The solution was to add `nvme_core.default_ps_max_latency_us=0` in GRUB as follows:

GRUB_CMDLINE_LINUX_DEFAULT="quiet nvme_core.default_ps_max_latency_us=0"

Then, update GRUB with `update-grub` before rebooting.

Subsequently, regular Linux kernel updates in 2024 completely resolved the issue, with no defects reported for a year.

However, in early 2025, the problem suddenly reappeared, likely due to the latest updates of PVE Community Edition.

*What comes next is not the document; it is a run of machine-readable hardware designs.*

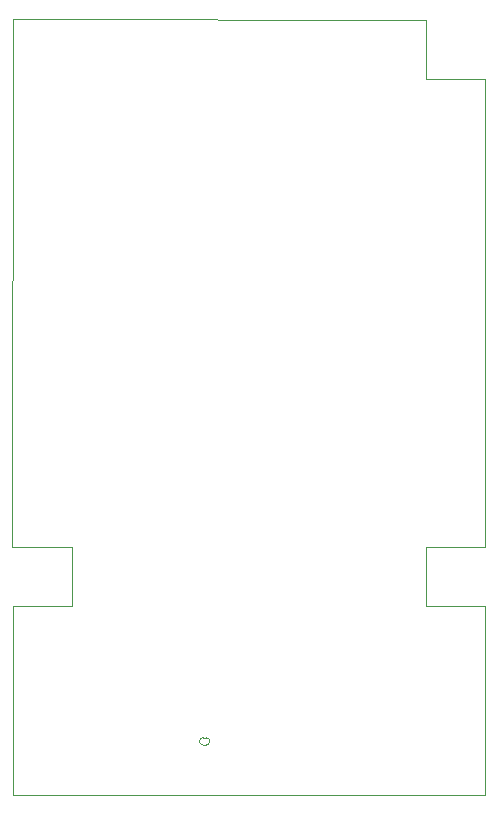
<source format=gbr>
%TF.GenerationSoftware,KiCad,Pcbnew,(6.0.7)*%
%TF.CreationDate,2023-01-15T17:43:20+08:00*%
%TF.ProjectId,Rp2040 wearable dev boards w wireless,52703230-3430-4207-9765-617261626c65,rev?*%
%TF.SameCoordinates,Original*%
%TF.FileFunction,Profile,NP*%
%FSLAX46Y46*%
G04 Gerber Fmt 4.6, Leading zero omitted, Abs format (unit mm)*
G04 Created by KiCad (PCBNEW (6.0.7)) date 2023-01-15 17:43:20*
%MOMM*%
%LPD*%
G01*
G04 APERTURE LIST*
%TA.AperFunction,Profile*%
%ADD10C,0.100000*%
%TD*%
%TA.AperFunction,Profile*%
%ADD11C,0.010000*%
%TD*%
G04 APERTURE END LIST*
D10*
X71009652Y-34300000D02*
X71009652Y-39290000D01*
X75989652Y-39290000D01*
X76009652Y-78940000D01*
X71009652Y-78940000D01*
X71009652Y-83950000D01*
X76009652Y-83940000D01*
X76009652Y-99940000D01*
X36009652Y-99940000D01*
X36009652Y-83940000D01*
X41009652Y-83940000D01*
X41009652Y-78940000D01*
X35999652Y-78940000D01*
X36009652Y-34280000D01*
X71009652Y-34300000D01*
D11*
%TO.C,J2*%
X52401000Y-95715000D02*
X52151000Y-95715000D01*
X52151000Y-95085000D02*
X52401000Y-95085000D01*
X52716000Y-95400000D02*
G75*
G03*
X52401000Y-95085000I-315000J0D01*
G01*
X52151000Y-95085000D02*
G75*
G03*
X51836000Y-95400000I0J-315000D01*
G01*
X52401000Y-95715000D02*
G75*
G03*
X52716000Y-95400000I0J315000D01*
G01*
X51836000Y-95400000D02*
G75*
G03*
X52151000Y-95715000I315000J0D01*
G01*
%TD*%
M02*

</source>
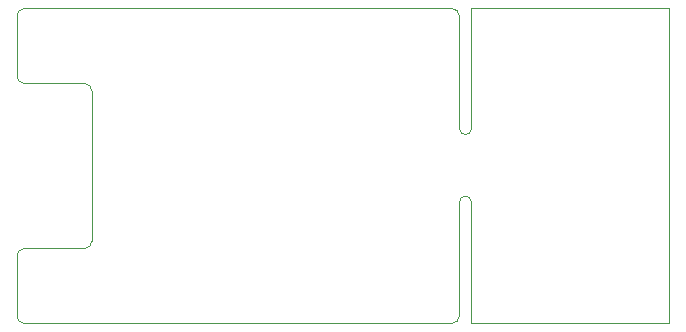
<source format=gbr>
%TF.GenerationSoftware,KiCad,Pcbnew,(6.0.7)*%
%TF.CreationDate,2022-09-05T20:23:25-07:00*%
%TF.ProjectId,EB4,4542342e-6b69-4636-9164-5f7063625858,rev?*%
%TF.SameCoordinates,Original*%
%TF.FileFunction,Profile,NP*%
%FSLAX46Y46*%
G04 Gerber Fmt 4.6, Leading zero omitted, Abs format (unit mm)*
G04 Created by KiCad (PCBNEW (6.0.7)) date 2022-09-05 20:23:25*
%MOMM*%
%LPD*%
G01*
G04 APERTURE LIST*
%TA.AperFunction,Profile*%
%ADD10C,0.100000*%
%TD*%
G04 APERTURE END LIST*
D10*
X100007987Y-90169987D02*
G75*
G03*
X100642987Y-89535000I13J634987D01*
G01*
X100642987Y-89535000D02*
X100647500Y-79883000D01*
X63817500Y-90170000D02*
X69532500Y-90170000D01*
X63817500Y-69850000D02*
X68897500Y-69850000D01*
X69532500Y-63500000D02*
X100007987Y-63500000D01*
X100007987Y-90170000D02*
X69532500Y-90170000D01*
X100643000Y-64135000D02*
G75*
G03*
X100007987Y-63500000I-635000J0D01*
G01*
X63817500Y-83820000D02*
G75*
G03*
X63182500Y-84455000I0J-635000D01*
G01*
X69532500Y-63500000D02*
X63817500Y-63500000D01*
X63182500Y-89535000D02*
G75*
G03*
X63817500Y-90170000I635000J0D01*
G01*
X101663500Y-79883000D02*
G75*
G03*
X100647500Y-79883000I-508000J0D01*
G01*
X69532500Y-83185000D02*
X69532500Y-70485000D01*
X101663500Y-79883000D02*
X101663500Y-90170000D01*
X63182500Y-69215000D02*
G75*
G03*
X63817500Y-69850000I635000J0D01*
G01*
X68897500Y-83820000D02*
G75*
G03*
X69532500Y-83185000I0J635000D01*
G01*
X63182500Y-84455000D02*
X63182500Y-89535000D01*
X69532500Y-70485000D02*
G75*
G03*
X68897500Y-69850000I-635000J0D01*
G01*
X118427500Y-63500000D02*
X101663500Y-63500000D01*
X100647500Y-73660000D02*
G75*
G03*
X101663500Y-73660000I508000J0D01*
G01*
X100647500Y-73660000D02*
X100642987Y-64135000D01*
X118427500Y-90170000D02*
X118427500Y-63500000D01*
X68897500Y-83820000D02*
X63817500Y-83820000D01*
X101663500Y-63754000D02*
X101663500Y-63500000D01*
X63817500Y-63500000D02*
G75*
G03*
X63182500Y-64135000I0J-635000D01*
G01*
X101663500Y-90170000D02*
X118427500Y-90170000D01*
X63182500Y-64135000D02*
X63182500Y-69215000D01*
X101663500Y-63754000D02*
X101663500Y-73660000D01*
M02*

</source>
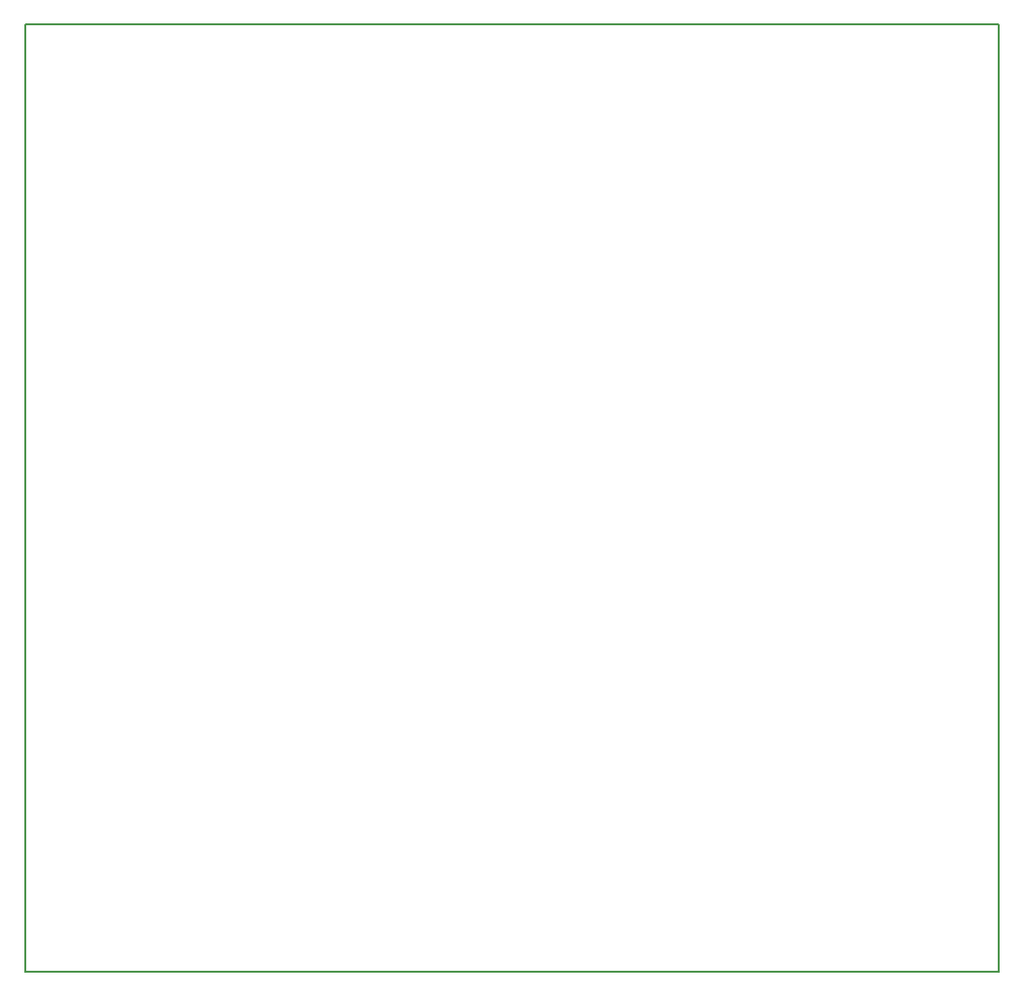
<source format=gbr>
G04 #@! TF.GenerationSoftware,KiCad,Pcbnew,5.0.2-bee76a0~70~ubuntu18.04.1*
G04 #@! TF.CreationDate,2019-07-28T20:14:29-04:00*
G04 #@! TF.ProjectId,knuth-gateway,6b6e7574-682d-4676-9174-657761792e6b,rev?*
G04 #@! TF.SameCoordinates,Original*
G04 #@! TF.FileFunction,Profile,NP*
%FSLAX46Y46*%
G04 Gerber Fmt 4.6, Leading zero omitted, Abs format (unit mm)*
G04 Created by KiCad (PCBNEW 5.0.2-bee76a0~70~ubuntu18.04.1) date Sun 28 Jul 2019 08:14:29 PM EDT*
%MOMM*%
%LPD*%
G01*
G04 APERTURE LIST*
%ADD10C,0.200000*%
G04 APERTURE END LIST*
D10*
X72263000Y-82550000D02*
X74676000Y-82550000D01*
X72263000Y-165100000D02*
X72263000Y-82550000D01*
X74676000Y-165100000D02*
X72263000Y-165100000D01*
X156972000Y-165100000D02*
X74676000Y-165100000D01*
X156972000Y-82550000D02*
X156972000Y-165100000D01*
X156972000Y-82550000D02*
X74676000Y-82550000D01*
M02*

</source>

This is not a hardware failure, as the issue occurs randomly on different servers with various NVMe SSDs. The more the NVMe SSDs are used (e.g., for backups), the more frequently the failure occurs.

I verified that the GRUB parameter was still in effect:

cat /sys/module/nvme_core/parameters/default_ps_max_latency_us
0

Here is the kernel version used:

Linux mars 6.8.12-8-pve #1 SMP PREEMPT_DYNAMIC PMX 6.8.12-8 (2025-01-24T12:32Z) x86_64 GNU/Linux

All these NVMe SSDs are configured as OSD BlueStore (Ceph). When a fault occurs, Ceph reports that 'daemons have recently crashed' I believe this is a consequence rather than the cause.

The first fault occurred at the end of February few days after kernel update.

Am I the only one experiencing this issue again?

Although I'm not entirely sure it's solely a kernel issue, what would be the most prudent method to roll back the kernel?

Which kernel version would be the most reliable?

Any suggestions are welcome.

Kind regards,